** Opening RECORDS TO USE block **

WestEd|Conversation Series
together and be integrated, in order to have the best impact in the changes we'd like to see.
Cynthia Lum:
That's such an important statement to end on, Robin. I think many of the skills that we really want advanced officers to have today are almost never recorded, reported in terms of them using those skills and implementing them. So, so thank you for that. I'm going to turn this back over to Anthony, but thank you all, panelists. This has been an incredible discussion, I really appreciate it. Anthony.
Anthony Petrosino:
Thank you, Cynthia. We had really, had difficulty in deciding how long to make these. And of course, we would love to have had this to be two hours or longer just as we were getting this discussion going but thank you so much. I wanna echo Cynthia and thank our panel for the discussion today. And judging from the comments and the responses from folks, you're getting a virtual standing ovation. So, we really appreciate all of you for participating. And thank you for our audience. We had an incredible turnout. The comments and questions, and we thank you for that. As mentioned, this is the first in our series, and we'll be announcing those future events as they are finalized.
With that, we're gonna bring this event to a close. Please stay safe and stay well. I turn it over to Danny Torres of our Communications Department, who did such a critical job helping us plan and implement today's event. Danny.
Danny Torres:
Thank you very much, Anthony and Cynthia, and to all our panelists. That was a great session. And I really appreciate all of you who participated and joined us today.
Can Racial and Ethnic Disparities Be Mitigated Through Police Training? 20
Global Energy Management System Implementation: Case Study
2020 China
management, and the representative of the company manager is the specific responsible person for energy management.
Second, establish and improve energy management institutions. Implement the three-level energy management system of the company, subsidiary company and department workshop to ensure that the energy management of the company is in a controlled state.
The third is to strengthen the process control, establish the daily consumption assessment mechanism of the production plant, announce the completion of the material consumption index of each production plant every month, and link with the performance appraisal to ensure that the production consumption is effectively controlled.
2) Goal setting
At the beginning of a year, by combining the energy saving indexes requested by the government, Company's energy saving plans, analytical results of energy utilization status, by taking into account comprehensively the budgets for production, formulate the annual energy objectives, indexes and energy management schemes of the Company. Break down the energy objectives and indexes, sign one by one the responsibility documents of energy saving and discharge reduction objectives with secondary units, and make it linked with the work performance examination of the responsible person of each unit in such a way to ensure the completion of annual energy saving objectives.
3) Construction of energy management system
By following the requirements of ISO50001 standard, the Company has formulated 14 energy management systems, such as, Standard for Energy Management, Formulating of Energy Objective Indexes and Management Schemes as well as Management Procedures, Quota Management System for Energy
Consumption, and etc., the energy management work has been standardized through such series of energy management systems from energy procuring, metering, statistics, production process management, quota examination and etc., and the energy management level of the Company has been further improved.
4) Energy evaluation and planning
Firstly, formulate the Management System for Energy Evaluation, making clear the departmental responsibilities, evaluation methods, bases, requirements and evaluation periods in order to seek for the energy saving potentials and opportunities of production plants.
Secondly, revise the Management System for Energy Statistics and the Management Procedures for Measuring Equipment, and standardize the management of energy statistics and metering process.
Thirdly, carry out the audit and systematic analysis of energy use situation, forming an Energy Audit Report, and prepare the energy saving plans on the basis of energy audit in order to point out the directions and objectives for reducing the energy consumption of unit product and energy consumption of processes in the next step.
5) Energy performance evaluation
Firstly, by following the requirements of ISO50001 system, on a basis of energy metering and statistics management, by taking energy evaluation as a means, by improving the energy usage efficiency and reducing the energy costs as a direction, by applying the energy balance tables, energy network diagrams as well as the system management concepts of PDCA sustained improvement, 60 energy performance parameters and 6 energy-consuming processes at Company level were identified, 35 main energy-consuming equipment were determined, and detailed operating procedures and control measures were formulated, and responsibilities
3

** Closing RECORDS TO USE block **
** Opening RECORDS TO USE block **

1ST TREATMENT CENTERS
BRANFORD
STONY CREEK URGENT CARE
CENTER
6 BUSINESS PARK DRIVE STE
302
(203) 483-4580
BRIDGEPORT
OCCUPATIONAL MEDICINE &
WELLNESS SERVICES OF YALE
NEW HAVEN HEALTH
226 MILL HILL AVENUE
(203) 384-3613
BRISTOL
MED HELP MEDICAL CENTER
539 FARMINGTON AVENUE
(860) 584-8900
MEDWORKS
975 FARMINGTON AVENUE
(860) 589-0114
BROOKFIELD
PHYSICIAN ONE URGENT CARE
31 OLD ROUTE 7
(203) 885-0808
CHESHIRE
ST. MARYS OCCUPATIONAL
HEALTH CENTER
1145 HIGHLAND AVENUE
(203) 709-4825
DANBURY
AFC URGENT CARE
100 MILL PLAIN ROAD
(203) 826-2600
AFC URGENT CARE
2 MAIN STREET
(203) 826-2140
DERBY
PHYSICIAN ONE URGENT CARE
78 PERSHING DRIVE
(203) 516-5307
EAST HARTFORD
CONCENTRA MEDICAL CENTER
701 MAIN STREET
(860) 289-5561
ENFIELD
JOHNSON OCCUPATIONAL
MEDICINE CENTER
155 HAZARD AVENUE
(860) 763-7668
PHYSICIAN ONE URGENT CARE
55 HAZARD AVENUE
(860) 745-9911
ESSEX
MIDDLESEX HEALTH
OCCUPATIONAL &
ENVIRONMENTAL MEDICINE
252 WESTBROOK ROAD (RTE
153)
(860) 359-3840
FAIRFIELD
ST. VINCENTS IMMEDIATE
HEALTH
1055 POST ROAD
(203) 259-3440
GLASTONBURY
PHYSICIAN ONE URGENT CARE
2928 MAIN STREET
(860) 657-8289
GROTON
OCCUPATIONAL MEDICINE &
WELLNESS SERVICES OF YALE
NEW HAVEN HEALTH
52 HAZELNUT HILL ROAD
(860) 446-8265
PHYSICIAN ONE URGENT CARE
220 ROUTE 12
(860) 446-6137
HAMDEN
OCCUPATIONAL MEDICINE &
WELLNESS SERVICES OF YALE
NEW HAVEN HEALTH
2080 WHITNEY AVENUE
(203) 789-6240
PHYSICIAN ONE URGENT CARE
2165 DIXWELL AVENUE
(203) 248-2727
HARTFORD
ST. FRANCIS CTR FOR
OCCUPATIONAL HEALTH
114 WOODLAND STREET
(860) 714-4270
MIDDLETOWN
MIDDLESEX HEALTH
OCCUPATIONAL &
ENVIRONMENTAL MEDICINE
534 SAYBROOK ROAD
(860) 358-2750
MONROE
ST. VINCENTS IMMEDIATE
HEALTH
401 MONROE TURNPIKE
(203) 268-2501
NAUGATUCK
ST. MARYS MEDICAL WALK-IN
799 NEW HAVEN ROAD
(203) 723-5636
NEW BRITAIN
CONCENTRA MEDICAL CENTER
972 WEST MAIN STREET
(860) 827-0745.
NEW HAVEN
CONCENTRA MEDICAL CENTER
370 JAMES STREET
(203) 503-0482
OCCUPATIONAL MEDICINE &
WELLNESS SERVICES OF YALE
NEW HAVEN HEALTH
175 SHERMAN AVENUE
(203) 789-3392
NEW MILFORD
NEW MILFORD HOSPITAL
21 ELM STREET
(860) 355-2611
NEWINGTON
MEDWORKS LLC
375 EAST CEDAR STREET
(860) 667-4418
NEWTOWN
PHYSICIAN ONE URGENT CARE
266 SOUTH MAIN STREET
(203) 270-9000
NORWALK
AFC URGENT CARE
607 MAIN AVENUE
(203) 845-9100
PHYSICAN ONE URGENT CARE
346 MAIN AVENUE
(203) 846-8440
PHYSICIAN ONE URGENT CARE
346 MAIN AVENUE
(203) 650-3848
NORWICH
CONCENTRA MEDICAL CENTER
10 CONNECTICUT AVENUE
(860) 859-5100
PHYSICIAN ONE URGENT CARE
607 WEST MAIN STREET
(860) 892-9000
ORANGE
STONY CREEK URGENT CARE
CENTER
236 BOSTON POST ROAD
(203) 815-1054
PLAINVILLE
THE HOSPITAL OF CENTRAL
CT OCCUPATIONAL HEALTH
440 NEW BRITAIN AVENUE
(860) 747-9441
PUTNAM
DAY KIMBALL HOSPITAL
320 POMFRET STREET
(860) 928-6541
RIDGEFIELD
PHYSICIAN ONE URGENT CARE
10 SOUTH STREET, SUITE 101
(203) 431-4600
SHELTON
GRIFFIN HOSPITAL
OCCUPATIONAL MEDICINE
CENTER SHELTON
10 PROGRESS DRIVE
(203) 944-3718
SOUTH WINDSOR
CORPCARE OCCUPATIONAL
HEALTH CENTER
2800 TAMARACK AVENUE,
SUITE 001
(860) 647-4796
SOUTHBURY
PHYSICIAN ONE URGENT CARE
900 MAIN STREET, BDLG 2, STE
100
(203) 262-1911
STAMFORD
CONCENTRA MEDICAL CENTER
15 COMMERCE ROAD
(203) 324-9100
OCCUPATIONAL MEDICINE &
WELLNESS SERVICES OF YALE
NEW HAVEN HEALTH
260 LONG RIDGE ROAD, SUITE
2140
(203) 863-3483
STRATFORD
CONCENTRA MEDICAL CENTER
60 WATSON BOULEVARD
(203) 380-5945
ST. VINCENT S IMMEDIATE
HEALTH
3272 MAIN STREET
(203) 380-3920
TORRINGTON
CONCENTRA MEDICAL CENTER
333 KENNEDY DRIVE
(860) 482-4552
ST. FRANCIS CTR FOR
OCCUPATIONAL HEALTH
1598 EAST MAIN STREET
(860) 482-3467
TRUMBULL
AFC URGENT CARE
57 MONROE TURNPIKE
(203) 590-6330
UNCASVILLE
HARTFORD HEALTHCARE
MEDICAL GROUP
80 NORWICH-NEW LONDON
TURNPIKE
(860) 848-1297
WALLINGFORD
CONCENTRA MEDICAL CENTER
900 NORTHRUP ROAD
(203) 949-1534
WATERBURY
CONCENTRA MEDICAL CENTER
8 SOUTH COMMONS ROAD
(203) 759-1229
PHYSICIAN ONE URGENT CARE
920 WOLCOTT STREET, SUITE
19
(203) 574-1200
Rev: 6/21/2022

** Closing RECORDS TO USE block **

• **EXERCISE**
Among the records above, which lines hold the word "panelists"? Copy each one.

• **SOLUTION FOR THIS EXERCISE**
That's such an important statement to end on, Robin. I think many of the skills that we really want advanced officers to have today are almost never recorded, reported in terms of them using those skills and implementing them. So, so thank you for that. I'm going to turn this back over to Anthony, but thank you all, panelists. This has been an incredible discussion, I really appreciate it. Anthony.
Thank you very much, Anthony and Cynthia, and to all our panelists. That was a great session. And I really appreciate all of you who participated and joined us today.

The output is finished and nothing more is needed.